Google ma zapłacić 391,5 mln dolarów kary za nielegalne zbieranie danych geolokalizacyjnych od ponad 2 mld użytkowników
Prokuratorzy w 40 stanach USA udowodnili, że Google nielegalnie zbierał dane geolokalizacyjne użytkowników. Problem dotknął 2 miliardy użytkowników urządzeń z systemem Android oraz kilkaset milionów właścicieli iPhone'ów.
Co wiadomo
Według powodów, Google wprowadził użytkowników w błąd, twierdząc, że zbieranie danych geolokalizacyjnych ustało, gdy śledzenie lokalizacji zostało wyłączone w ustawieniach konta. Śledztwo rozpoczęło się w 2018 roku, trwało prawie cztery lata i obejmowało okres 2014-2020.
Google zgodził się zapłacić karę w wysokości 391,5 mln dolarów. Prokuratorzy już wcześniej mówili, że umowa była największą w Stanach Zjednoczonych w kategorii prywatności w internecie. Prokurator generalny Connecticut William Tong stwierdził, że ugoda jest historycznym zwycięstwem w dobie coraz większego uzależnienia od technologii. Google zobowiązał się również do bardziej szczegółowego informowania użytkowników o tym, kiedy dokładnie zbierane są wrażliwe dane.
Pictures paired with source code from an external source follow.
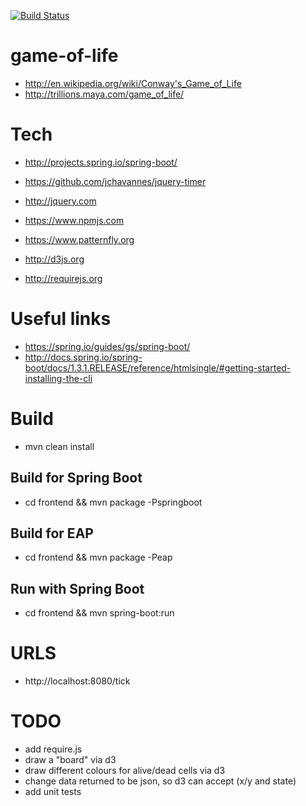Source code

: [![Build Status](https://travis-ci.org/garethahealy/game-of-life.svg)](https://travis-ci.org/garethahealy/game-of-life)

# game-of-life
- http://en.wikipedia.org/wiki/Conway's_Game_of_Life
- http://trillions.maya.com/game_of_life/

# Tech
- http://projects.spring.io/spring-boot/
- https://github.com/jchavannes/jquery-timer
- http://jquery.com

- https://www.npmjs.com
- https://www.patternfly.org
- http://d3js.org
- http://requirejs.org

# Useful links
- https://spring.io/guides/gs/spring-boot/
- http://docs.spring.io/spring-boot/docs/1.3.1.RELEASE/reference/htmlsingle/#getting-started-installing-the-cli

# Build
- mvn clean install

## Build for Spring Boot
- cd frontend && mvn package -Pspringboot

## Build for EAP
- cd frontend && mvn package -Peap

## Run with Spring Boot
- cd frontend && mvn spring-boot:run

# URLS
- http://localhost:8080/tick

# TODO
- add require.js
- draw a "board" via d3
- draw different colours for alive/dead cells via d3
- change data returned to be json, so d3 can accept (x/y and state)
- add unit tests
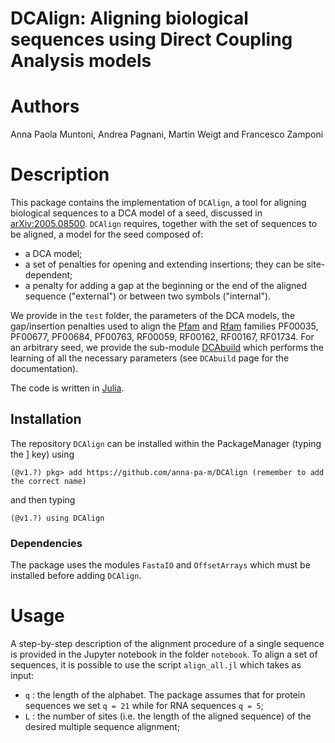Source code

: # DCAlign: Aligning biological sequences using Direct Coupling Analysis models

# Authors

Anna Paola Muntoni, Andrea Pagnani, Martin Weigt and Francesco Zamponi

# Description

This package contains the implementation of ```DCAlign```, a tool for aligning biological sequences to a DCA model of a seed, discussed in [arXiv:2005.08500](https://arxiv.org/abs/2005.08500). ```DCAlign``` requires, together with the set of sequences to be aligned, a model for the seed composed of:

- a DCA model;
- a set of penalties for opening and extending insertions; they can be site-dependent;
- a penalty for adding a gap at the beginning or the end of the aligned sequence ("external") or between two symbols ("internal").

We provide in the ```test``` folder, the parameters of the DCA models, the gap/insertion penalties used to align the [Pfam](https://pfam.xfam.org/) and [Rfam](https://rfam.xfam.org/) families PF00035, PF00677, PF00684, PF00763, RF00059, RF00162, RF00167, RF01734. For an arbitrary seed, we provide the sub-module [DCAbuild](https://github.com/anna-pa-m/DCAbuild) which performs the learning of all the necessary parameters (see ```DCAbuild``` page for the documentation).

The code is written in [Julia](https://julialang.org/).

## Installation

The repository ```DCAlign``` can be installed within the PackageManager (typing the ] key) using

```(@v1.?) pkg> add https://github.com/anna-pa-m/DCAlign (remember to add the correct name)```

and then typing 

```(@v1.?) using DCAlign```

### Dependencies

The package uses the modules ```FastaIO``` and ```OffsetArrays``` which must be installed before adding ```DCAlign```.


# Usage

A step-by-step description of the alignment procedure of a single sequence is provided in the Jupyter notebook in the folder ```notebook```. To align a set of sequences, it is possible to use the script ```align_all.jl``` which takes as input:

- ```q``` : the length of the alphabet. The package assumes that for protein sequences we set ```q = 21``` while for RNA sequences ```q = 5```;
- ```L``` : the number of sites (i.e. the length of the aligned sequence) of the desired multiple sequence alignment;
Kalifornijski producent powiedział, że od czasu rozpoczęcia dochodzenia wprowadzono szereg zmian w algorytmach wykorzystywanych do zbierania informacji o użytkownikach. Ponadto polityka prywatności została od tego czasu zmieniona w celu dostosowania jej do aktualnych przepisów obowiązujących w USA.